## AUTOMATIC DIFFERENTIATION WITH `TORCH.AUTOGRAD` ## 

When training neural networks, the most frequently used algorithm is back propagation. In this algorithm, parameters (model weights) are adjusted according to the gradient of the loss function with respect to the given parameter.

To compute those gradients, PyTorch has a built-in differentiation engine called torch.autograd. It supports automatic computation of gradient for any computational graph.

In [5]:
import torch 

x = torch.ones(5)  # input tensor
y = torch.zeros(3)  # expected output
w = torch.randn(5, 3, requires_grad=True)
b = torch.randn(3, requires_grad=True)
z = torch.matmul(x, w)+b
loss = torch.nn.functional.binary_cross_entropy_with_logits(z, y) # reference is added for backward propagation

In [6]:
print('Gradient function for b =',b.grad_fn)
print('Gradient function for z =',z.grad_fn)
print('Gradient function for loss =', loss.grad_fn)

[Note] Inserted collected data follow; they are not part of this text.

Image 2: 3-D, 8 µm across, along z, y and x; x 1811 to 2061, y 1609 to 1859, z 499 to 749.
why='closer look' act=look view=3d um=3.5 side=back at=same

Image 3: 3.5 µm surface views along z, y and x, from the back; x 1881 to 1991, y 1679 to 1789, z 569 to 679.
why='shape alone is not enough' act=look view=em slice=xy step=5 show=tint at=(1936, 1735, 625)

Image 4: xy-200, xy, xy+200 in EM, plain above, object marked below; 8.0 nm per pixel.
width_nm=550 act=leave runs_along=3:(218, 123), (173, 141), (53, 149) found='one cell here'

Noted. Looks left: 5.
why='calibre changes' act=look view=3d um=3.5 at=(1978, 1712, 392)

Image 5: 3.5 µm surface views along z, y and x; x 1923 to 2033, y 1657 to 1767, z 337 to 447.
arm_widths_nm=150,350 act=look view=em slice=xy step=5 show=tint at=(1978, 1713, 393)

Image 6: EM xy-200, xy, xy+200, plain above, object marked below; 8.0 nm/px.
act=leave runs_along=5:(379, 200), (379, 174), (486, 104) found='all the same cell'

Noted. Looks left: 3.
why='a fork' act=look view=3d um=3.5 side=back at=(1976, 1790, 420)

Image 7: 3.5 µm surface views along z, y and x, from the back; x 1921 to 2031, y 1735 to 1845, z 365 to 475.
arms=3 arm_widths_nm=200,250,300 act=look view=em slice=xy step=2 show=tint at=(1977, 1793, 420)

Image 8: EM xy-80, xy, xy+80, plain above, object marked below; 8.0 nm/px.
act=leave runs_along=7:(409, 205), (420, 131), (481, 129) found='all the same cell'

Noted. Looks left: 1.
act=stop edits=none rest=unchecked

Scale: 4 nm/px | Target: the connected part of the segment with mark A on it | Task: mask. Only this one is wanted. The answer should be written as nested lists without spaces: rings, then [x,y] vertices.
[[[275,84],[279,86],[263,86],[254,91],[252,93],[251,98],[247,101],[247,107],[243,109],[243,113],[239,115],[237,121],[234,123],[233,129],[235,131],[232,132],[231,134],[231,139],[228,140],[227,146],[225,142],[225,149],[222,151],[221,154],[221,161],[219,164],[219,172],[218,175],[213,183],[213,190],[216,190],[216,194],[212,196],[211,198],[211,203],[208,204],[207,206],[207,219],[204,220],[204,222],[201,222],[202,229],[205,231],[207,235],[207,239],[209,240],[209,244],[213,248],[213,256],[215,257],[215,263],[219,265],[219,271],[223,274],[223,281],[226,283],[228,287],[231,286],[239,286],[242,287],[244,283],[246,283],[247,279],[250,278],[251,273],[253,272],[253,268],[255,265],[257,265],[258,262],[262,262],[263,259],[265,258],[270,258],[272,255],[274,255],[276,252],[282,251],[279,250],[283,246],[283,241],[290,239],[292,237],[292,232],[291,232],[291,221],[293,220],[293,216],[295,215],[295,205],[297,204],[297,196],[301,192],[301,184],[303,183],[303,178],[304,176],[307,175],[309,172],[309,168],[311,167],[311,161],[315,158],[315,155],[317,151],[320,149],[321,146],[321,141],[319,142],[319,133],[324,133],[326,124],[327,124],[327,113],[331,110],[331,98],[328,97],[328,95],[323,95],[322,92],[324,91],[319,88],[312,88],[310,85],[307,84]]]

Gradient function for b = None
Gradient function for z = <AddBackward0 object at 0x000002373D6D4AF0>
Gradient function for loss = <BinaryCrossEntropyWithLogitsBackward object at 0x000002373D6D43A0>


To optimize weights of parameters in the neural network, we need to compute the derivatives of our loss function with respect to parameters. To compute those derivatives, we call loss.backward(), and then retrieve the values from w.grad and b.grad:

#### We can only perform gradient calculations using backward once on a given graph, for performance reasons. If we need to do several backward calls on the same graph, we need to pass `retain_graph=True` to the backward call ####

In [10]:
loss.backward(retain_graph=False)
print(w.grad)
print(b.grad)

tensor([[1.2419, 0.3172, 1.1146],
        [1.2419, 0.3172, 1.1146],
        [1.2419, 0.3172, 1.1146],
        [1.2419, 0.3172, 1.1146],
        [1.2419, 0.3172, 1.1146]])
tensor([1.2419, 0.3172, 1.1146])


By default, all tensors with requires_grad=True are tracking their computational history and support gradient computation. However, there are some cases when we do not need to do that, for example, when we have trained the model and just want to apply it to some input data, i.e. we only want to do forward computations through the network. We can stop tracking computations by surrounding our computation code with torch.no_grad() block:

In [25]:
z = torch.matmul(x, w)+b
print(z.requires_grad)

with torch.no_grad():
    z = torch.matmul(x, w)+b
print(z.requires_grad)

True
False


In [28]:
# Achieves the same result

z = torch.matmul(x, w)+b
z_det = z.detach()
print(z_det.requires_grad)

False


### There are reasons you might want to disable gradient tracking: ###
- To mark some parameters in your neural network at frozen parameters. This is a very common scenario for finetuning a pretrained network (more on this later!)
- To speed up computations when you are only doing forward pass, because computations on tensors that do not track gradients would be more efficient.